Overview of prebuilt document processing in Microsoft Syntex

Note

Through June 2025, you can try out prebuilt document processing and other selected Syntex services at no cost if you have pay-as-you-go billing set up. For information and limitations, see Try out Microsoft Syntex and explore its services.

In addition to custom models, Microsoft Syntex provides prebuilt models to automate the extraction of information.

Note

Microsoft respects the privacy and ownership of data you use to train and process models in Syntex. None of your organization's data is used or transferred by Microsoft to train AI models, large-language models, or any other models. Your data remains securely within your organization’s tenant. For more information, see Microsoft data protection and privacy.

Introduction to prebuilt models

Prebuilt document processing uses prebuilt models that are preconfigured to recognize documents and the structured information in the documents. Instead of having to create a new custom model from scratch, you can iterate on an existing pretrained model to add specific fields that fit the needs of your organization.

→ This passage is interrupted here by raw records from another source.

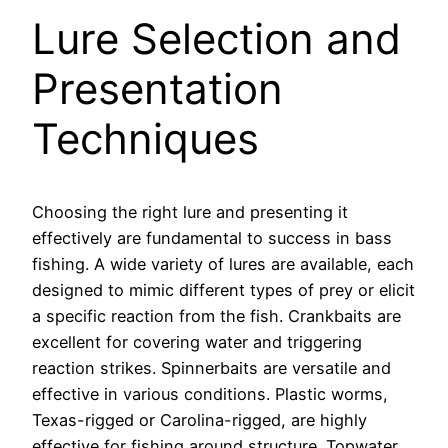
Lure Selection and
Presentation
Techniques
Choosing the right lure and presenting it
effectively are fundamental to success in bass
fishing. A wide variety of lures are available, each
designed to mimic different types of prey or elicit
a specific reaction from the fish. Crankbaits are
excellent for covering water and triggering
reaction strikes. Spinnerbaits are versatile and
effective in various conditions. Plastic worms,
Texas-rigged or Carolina-rigged, are highly
effective for fishing around structure. Topwater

Prebuilt models use optical character recognition (OCR) combined with deep learning models to identify and extract predefined text and data fields common to specific document types. You start by analyzing one of your files against the prebuilt model. You then select the detected fields that make sense for your purpose. If the model doesn't detect the fields that you need, you can analyze again by using a different file.

Like other models, prebuilt models are created and managed in the content center. When applied to a SharePoint document library, the model is associated with a content type and has columns to store the information being extracted.

After publishing your model, use the content center to apply it to any SharePoint document library that you have access to.

Available prebuilt models

Currently, there are four prebuilt models available: contracts, invoices, receipts, and sensitive information.

  • Contracts. The prebuilt contracts model analyzes and extracts key information from contract documents. The API analyzes contracts in various formats and extracts key contract information, such as client name and address, contract duration, and renewal date.

  • Invoices. The invoices prebuilt model analyzes and extracts key information from sales invoices. The API analyzes invoices in various formats and extracts key invoice information such as customer name, billing address, due date, and amount due.

  • Receipts. The receipts prebuilt model analyzes and extracts key information from sales receipts. The API analyzes printed and handwritten receipts and extracts key receipt information such as merchant name, merchant phone number, transaction date, tax, and transaction total.

  • Sensitive information. The sensitive information prebuilt model analyzes, detects, and extracts key information from documents. The API analyzes documents in various formats and detects and extracts key sensitive information, such as personal and financial identification numbers, physical and email addresses, and phone numbers.

Additional prebuilt models will be available in future releases.

Requirements and limitations

For information about requirements to consider when choosing this model, see Requirements and limitations for models in Microsoft Syntex.